J’en viens à l’Evangile. Dans ce texte de St Jean, au cours de sa première apparition de ressuscité aux apôtres, Jésus leur donne un acompte d’Esprit-Saint avant la grande Pentecôte. Je relis : Ayant ainsi parlé, il souffla sur eux et il leur dit : Recevez l’Esprit Saint. Mais alors, là, c’est très dommage parce que les traducteurs n’ont pas bien fait leur travail. Le verbe grec qui a été traduit par recevez ne veut pas dire recevez ! C’est le même verbe que dans le récit de l’institution de l’Eucharistie quand Jésus dit Prenez et mangez. Ce qui aurait donc dû être écrit, c’est : Ayant ainsi parlé, il souffla sur eux et il leur dit : Prenez l’Esprit Saint.

Pourquoi j’insiste tant ? Jésus, en soufflant sur les apôtres fait ce qu’il faut pour que l’Esprit-Saint soit répandu, mais après, il y aura une part active des hommes : si tu le veux, il faut que tu le prennes ! Il ne viendra pas tout cuit sur toi sans que tu ne manifestes que tu le veux, sans que tu te bouges pour le prendre. Quand je méditais sur ces paroles, il m’est venu une image un peu particulière. Vous savez quand on était enfant, on allait à la fête foraine, à Lyon, on dit à la vogue ! Et, à la vogue, il y avait des manèges avec des chevaux, des voitures, des fusées, chacun choisissait ce qui le faisait rêver pendant quelques tours. Et puis il y avait la patronne du manège qui agitait un ballon qui se terminait par un pompon et celui qui attrapait le pompon avait gagné un tour gratuit. Je ne sais pas si ça passait comme ça en Bretagne, mais dans la région lyonnaise, c’était ainsi ! Eh bien, je peux vous dire qu’on se bougeait pour l’attraper le pompon ! C’est exactement ça : prenez le Saint-Esprit, si vous le voulez, bougez-vous ! Mais la différence, c’est qu’il n’y avait qu’un seul pompon et donc beaucoup de déçus alors qu’avec le Saint-Esprit, tous ceux qui se bougent le recevront, personne ne sera frustré.

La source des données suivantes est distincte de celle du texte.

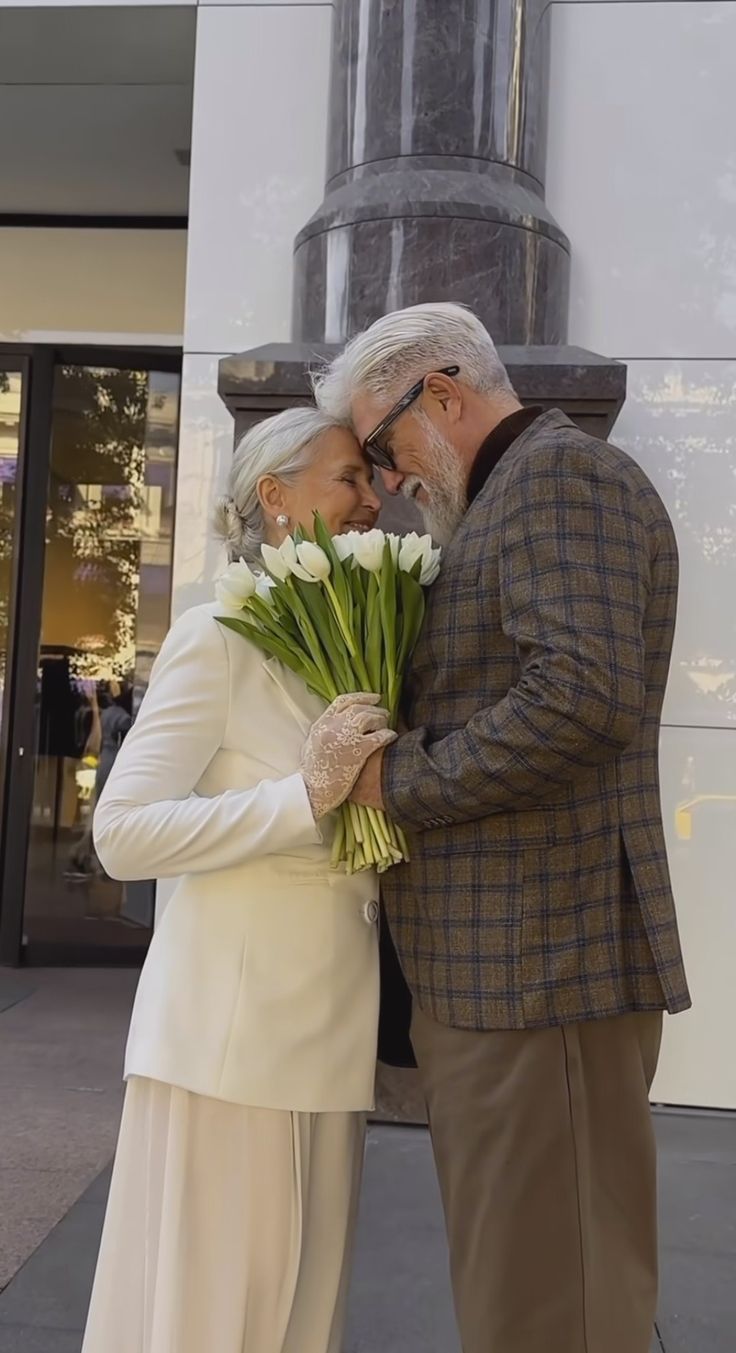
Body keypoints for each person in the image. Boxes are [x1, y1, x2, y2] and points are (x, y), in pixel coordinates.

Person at [313, 302, 691, 1353]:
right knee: (527, 1286)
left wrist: (397, 781)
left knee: (549, 1302)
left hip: (543, 974)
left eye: (384, 450)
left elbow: (577, 697)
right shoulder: (514, 495)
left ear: (442, 393)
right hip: (509, 977)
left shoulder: (558, 480)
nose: (389, 483)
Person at [81, 407, 392, 1353]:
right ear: (275, 497)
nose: (372, 497)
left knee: (304, 1317)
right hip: (229, 1045)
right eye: (348, 476)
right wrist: (304, 796)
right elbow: (122, 834)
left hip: (330, 1037)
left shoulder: (349, 632)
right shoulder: (219, 632)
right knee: (216, 1318)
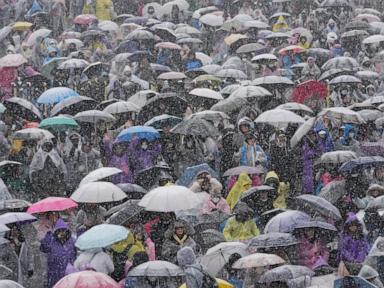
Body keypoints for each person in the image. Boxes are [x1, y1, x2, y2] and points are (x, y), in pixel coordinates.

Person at [40, 219, 76, 288]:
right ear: (56, 232)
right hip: (54, 274)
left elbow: (76, 255)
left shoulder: (72, 241)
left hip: (69, 275)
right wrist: (48, 235)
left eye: (63, 230)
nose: (62, 233)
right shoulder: (51, 241)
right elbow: (43, 248)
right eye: (59, 231)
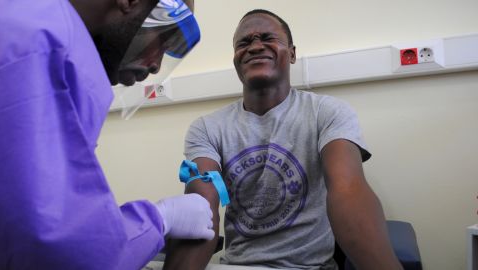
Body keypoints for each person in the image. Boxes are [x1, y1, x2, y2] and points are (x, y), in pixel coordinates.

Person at [164, 9, 404, 270]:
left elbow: (348, 191)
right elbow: (201, 208)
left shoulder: (327, 113)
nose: (255, 46)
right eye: (243, 43)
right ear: (235, 60)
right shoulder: (207, 128)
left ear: (291, 53)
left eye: (267, 38)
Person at [0, 0, 214, 269]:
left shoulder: (26, 16)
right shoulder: (43, 41)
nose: (157, 65)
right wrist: (159, 219)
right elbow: (58, 251)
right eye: (163, 39)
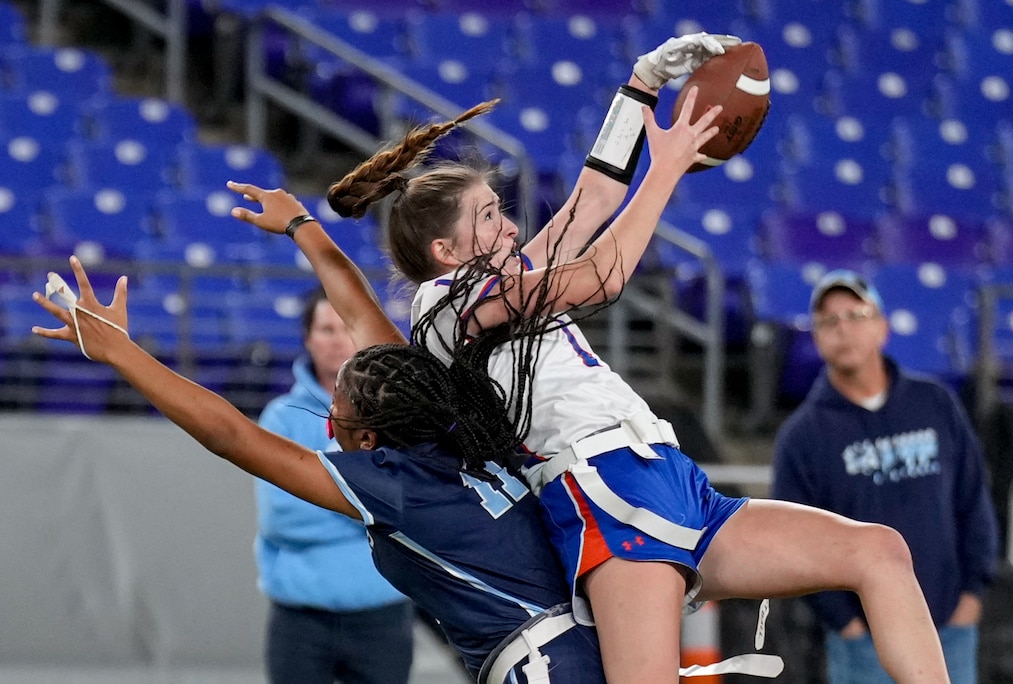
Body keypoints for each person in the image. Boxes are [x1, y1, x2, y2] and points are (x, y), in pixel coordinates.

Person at [307, 36, 954, 684]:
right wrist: (669, 167)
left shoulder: (497, 288)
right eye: (489, 216)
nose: (508, 226)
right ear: (447, 251)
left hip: (667, 474)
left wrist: (641, 84)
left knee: (879, 552)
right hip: (604, 484)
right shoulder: (448, 301)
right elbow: (603, 276)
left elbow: (592, 198)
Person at [31, 255, 605, 684]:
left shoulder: (394, 483)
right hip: (579, 637)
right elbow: (367, 320)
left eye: (337, 418)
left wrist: (121, 353)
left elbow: (229, 435)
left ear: (370, 439)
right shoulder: (456, 433)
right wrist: (305, 228)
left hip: (542, 660)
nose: (329, 423)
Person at [771, 269, 1000, 684]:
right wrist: (847, 624)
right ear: (818, 339)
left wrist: (971, 598)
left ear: (882, 326)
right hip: (863, 644)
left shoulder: (935, 403)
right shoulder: (801, 437)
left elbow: (973, 499)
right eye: (829, 321)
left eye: (856, 315)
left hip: (949, 629)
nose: (844, 330)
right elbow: (793, 547)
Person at [254, 286, 414, 684]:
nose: (337, 339)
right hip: (300, 620)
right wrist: (365, 505)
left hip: (383, 616)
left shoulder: (395, 415)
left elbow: (406, 506)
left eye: (345, 327)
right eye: (326, 329)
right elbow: (280, 518)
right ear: (308, 338)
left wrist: (319, 495)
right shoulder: (280, 419)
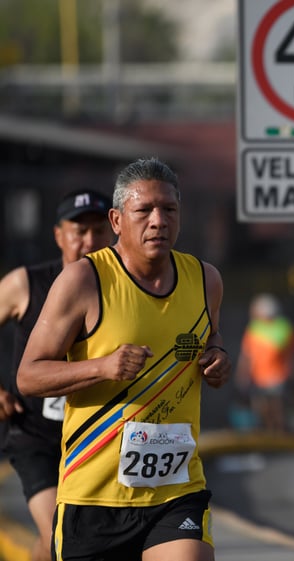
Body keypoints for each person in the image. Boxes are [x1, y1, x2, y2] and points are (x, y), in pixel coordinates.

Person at [17, 157, 231, 561]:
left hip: (176, 491)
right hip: (94, 499)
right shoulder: (83, 280)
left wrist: (217, 354)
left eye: (169, 209)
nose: (158, 221)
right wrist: (102, 366)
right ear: (116, 220)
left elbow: (210, 334)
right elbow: (29, 375)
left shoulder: (205, 280)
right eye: (144, 210)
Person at [0, 188, 113, 561]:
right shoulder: (25, 284)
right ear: (58, 235)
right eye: (78, 231)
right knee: (58, 530)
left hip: (95, 435)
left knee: (63, 540)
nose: (89, 241)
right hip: (33, 433)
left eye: (98, 231)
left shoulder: (125, 288)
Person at [235, 293, 294, 433]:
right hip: (259, 378)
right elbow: (247, 355)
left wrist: (293, 373)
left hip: (278, 377)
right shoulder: (254, 329)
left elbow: (291, 355)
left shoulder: (284, 328)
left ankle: (279, 435)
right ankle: (270, 436)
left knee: (277, 408)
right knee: (262, 409)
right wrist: (243, 374)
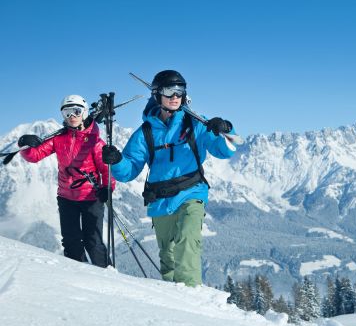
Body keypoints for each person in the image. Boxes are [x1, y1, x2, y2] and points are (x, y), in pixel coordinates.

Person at [102, 70, 237, 287]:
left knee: (187, 239)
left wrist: (224, 129)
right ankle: (174, 302)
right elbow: (128, 171)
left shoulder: (195, 124)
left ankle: (191, 295)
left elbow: (224, 151)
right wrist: (116, 160)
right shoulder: (145, 133)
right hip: (160, 199)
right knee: (168, 256)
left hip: (192, 191)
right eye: (169, 91)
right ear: (157, 95)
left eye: (180, 91)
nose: (175, 96)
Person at [18, 94, 114, 267]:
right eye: (67, 113)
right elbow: (35, 155)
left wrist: (108, 188)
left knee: (93, 241)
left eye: (76, 111)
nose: (72, 116)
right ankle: (78, 278)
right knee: (71, 243)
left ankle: (108, 276)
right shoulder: (59, 138)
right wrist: (25, 146)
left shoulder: (94, 142)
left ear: (84, 113)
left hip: (91, 198)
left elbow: (106, 168)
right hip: (66, 198)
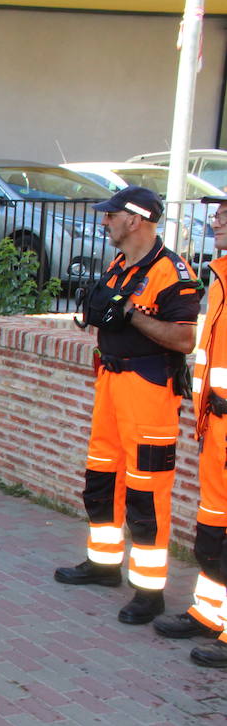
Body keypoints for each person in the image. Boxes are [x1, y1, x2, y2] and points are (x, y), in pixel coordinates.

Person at [54, 186, 199, 625]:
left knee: (146, 494)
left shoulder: (172, 272)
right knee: (101, 478)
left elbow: (185, 339)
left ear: (134, 220)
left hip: (150, 390)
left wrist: (133, 315)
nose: (104, 221)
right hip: (112, 383)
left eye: (110, 215)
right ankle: (103, 564)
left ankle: (149, 592)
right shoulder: (120, 264)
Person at [154, 194, 227, 664]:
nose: (217, 218)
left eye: (226, 211)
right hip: (215, 425)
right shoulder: (221, 275)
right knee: (215, 528)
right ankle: (211, 612)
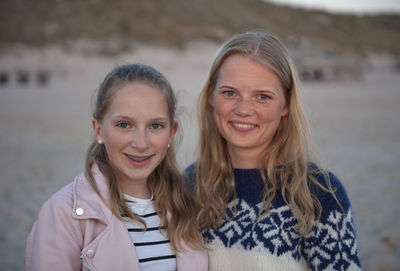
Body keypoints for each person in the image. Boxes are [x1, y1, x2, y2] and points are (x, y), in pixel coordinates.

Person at [185, 32, 361, 270]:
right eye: (230, 93)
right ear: (211, 96)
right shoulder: (188, 186)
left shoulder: (319, 195)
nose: (244, 109)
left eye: (263, 97)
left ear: (286, 105)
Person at [26, 64, 208, 271]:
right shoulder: (62, 213)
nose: (141, 144)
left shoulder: (185, 205)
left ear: (171, 132)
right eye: (124, 125)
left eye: (155, 126)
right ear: (99, 129)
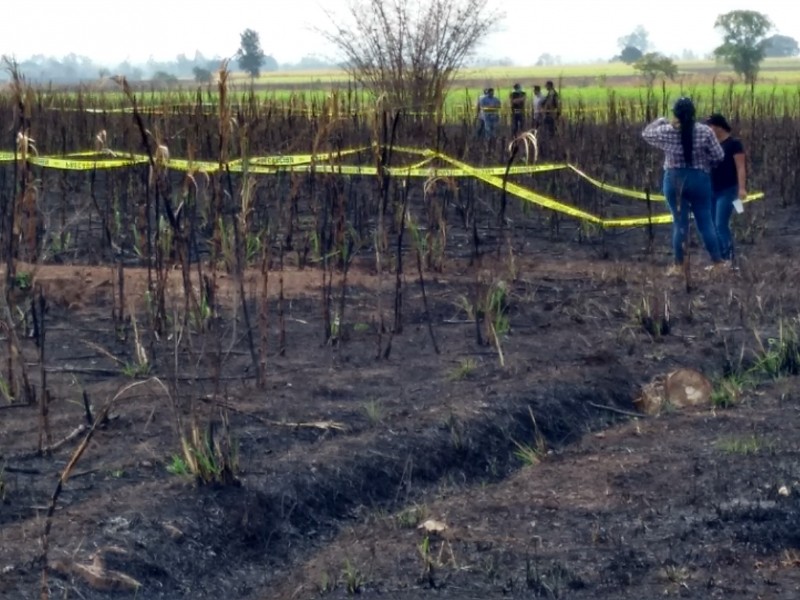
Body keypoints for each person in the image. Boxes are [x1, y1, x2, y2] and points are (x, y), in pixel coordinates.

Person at [642, 97, 726, 273]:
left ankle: (679, 266)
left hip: (673, 179)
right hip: (699, 179)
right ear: (694, 112)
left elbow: (646, 134)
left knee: (679, 224)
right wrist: (706, 163)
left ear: (675, 114)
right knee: (705, 222)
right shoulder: (705, 131)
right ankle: (718, 263)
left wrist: (660, 120)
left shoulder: (666, 130)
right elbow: (719, 156)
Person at [706, 113, 746, 261]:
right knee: (711, 226)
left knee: (720, 224)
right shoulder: (711, 146)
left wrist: (742, 188)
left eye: (710, 126)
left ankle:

Qu’est-ce que ça veut dire : se bouger pour prendre le Saint-Esprit ? Eh bien, ça signifie que tu ne peux pas désirer le Saint-Esprit et vouloir que rien ne bouge dans ta vie. Tu ne peux pas désirer le Saint-Esprit et ne pas bouger, c’est-à-dire accepter de laisser ce qui t’encombre. Tu ne peux pas désirer le Saint-Esprit sans laisser tomber un certain nombre de choses auxquelles tu tiens et qui, en fait, ne te font pas tenir. Si tu tiens à Dieu, oui, Lui te fait tenir, mais il y a tant de choses auxquelles on tient et qui ne nous font pas tenir. Vous pourrez compléter ce que ça peut vouloir dire, pour vous, bouger pour prendre le Saint-Esprit. Mais si vous vous bougez et si vous le prenez, alors vous vivrez une expérience tellement bienfaisante que vous ne voudrez plus jamais revenir en arrière. Oh, oui, vraiment, le Saint-Esprit, l’essayer c’est l’adopter !

Cette publication a un commentaire

  1. Adéline

    Que je me bouge pour prendre le Saint-Esprit, pour le laisser me prendre. Amen!